Mañana, Día de San Valentín, se celebran elecciones al Parlamento de Cataluña. La broma es fácil, sobre el día del amor, que debería servir para el abrazo de catalanes y restos de españoles, o más bien entre los catalanes que se sienten también españoles y los que consideran que la esencia de lo catalán es odiar lo español, y que se alegran cuando pierde la selección española, aunque en ella jueguen catalanes.

* [TAREA 1] Indica si cada afirmación coincide con el fragmento sobre las elecciones catalanas. Responde sí o no y cita las palabras exactas del fragmento que lo deciden: (a) Las elecciones al Parlamento de Cataluña coinciden con el Día de San Valentín. (b) En la selección española no juegan catalanes. (c) La broma sobre el día del amor resulta difícil.
* [TAREA 2] Continúa, por favor, el fragmento sobre las elecciones catalanas a partir de su última frase.
Las filas no tienen ningún papel en esta tarea.

* [LOS DATOS]
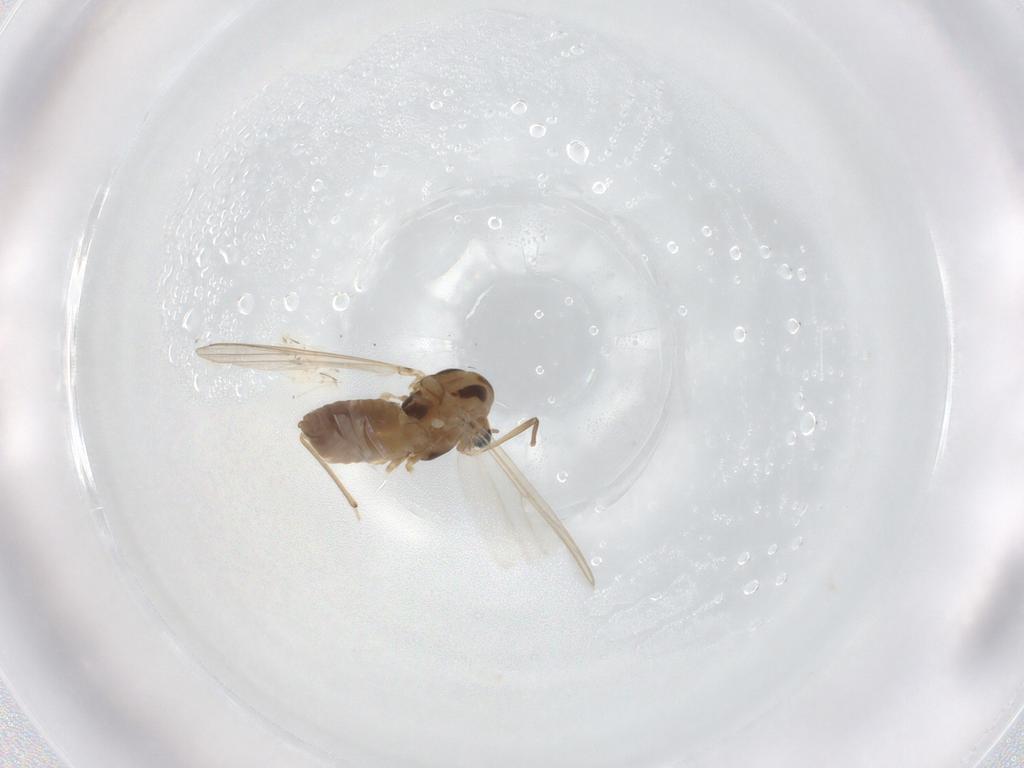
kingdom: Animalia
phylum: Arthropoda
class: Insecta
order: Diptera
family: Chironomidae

...

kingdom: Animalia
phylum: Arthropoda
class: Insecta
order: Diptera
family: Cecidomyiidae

* [RESULTADO 1]
(a) Sí: "Mañana, Día de San Valentín, se celebran elecciones al Parlamento de Cataluña."
(b) No: "aunque en ella jueguen catalanes".
(c) No: "La broma es fácil".

* [RESULTADO 2]
En realidad, serán las elecciones del Covid, donde no se sabe cuánta gente irá a votar y en algunos sitios hasta si habrá interventores, o donde el voto por Correos ha batido su récord. La gente, para evitar hacer cola el día de las elecciones por temor al virus, ha hecho una cola más larga en las oficinas de Correos, como si ahí no pudiera contagiarse. Los partidos independentistas pedían por ello que se aplazaran las elecciones, algo por otra parte contradictorio, cuando en los momentos de mayor contagio se negaron a cerrar esos colegios o institutos donde podrá votarse. En realidad, lo que esperaban era dar tiempo a que se desinflara el «efecto Illa», pues en efecto la candidatura de Salvador Illa al frente del PSC lo ha convertido en el adversario a batir para los independentistas, demostrando una vez más que muchos votan a la persona y no al partido, y hoy por hoy parece el político de mayor empaque para ser president, frente a los hombres o mujeres de paja que ofrecen otros partidos: Pere Aragonés, teledirigido por Junqueras, o Laura Borràs, por Puigdemont.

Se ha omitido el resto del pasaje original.